- _Task to complete_: Copy everything from the line reading "Is there a majority slice in this chart?" down to the line reading "What is the greatest value displayed?" in the entries below, keeping each line identical. Leave the pictures out of your answer.

- _Supplied information_:
■ ■ ■
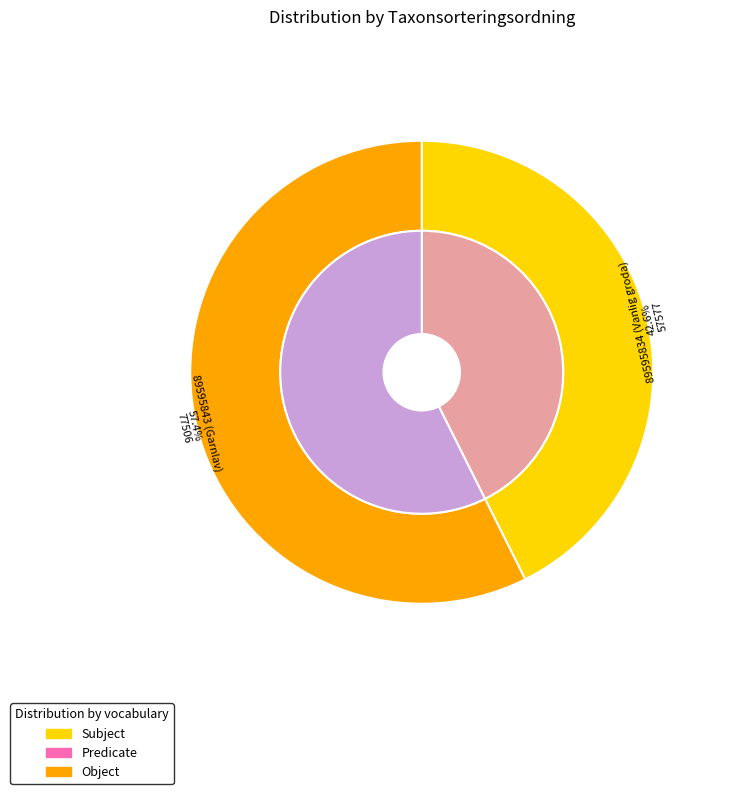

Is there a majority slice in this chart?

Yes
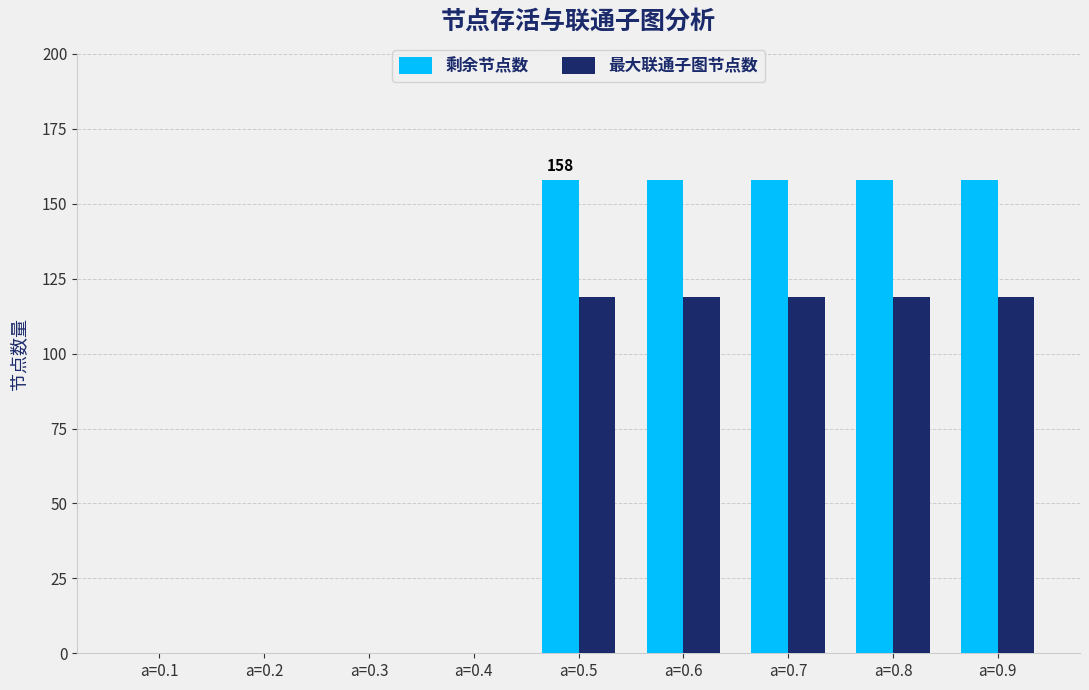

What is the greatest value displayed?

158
■ ■ ■
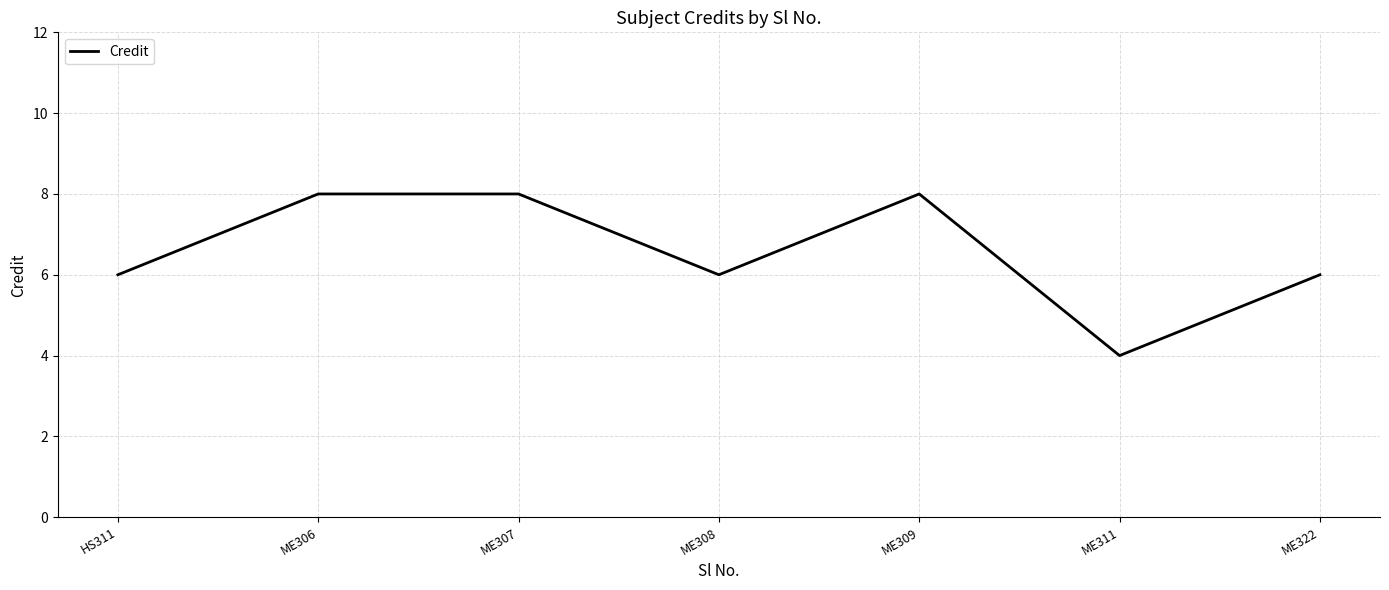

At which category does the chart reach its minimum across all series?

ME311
■ ■ ■
- _Answer box_:
Is there a majority slice in this chart?

Yes

What is the greatest value displayed?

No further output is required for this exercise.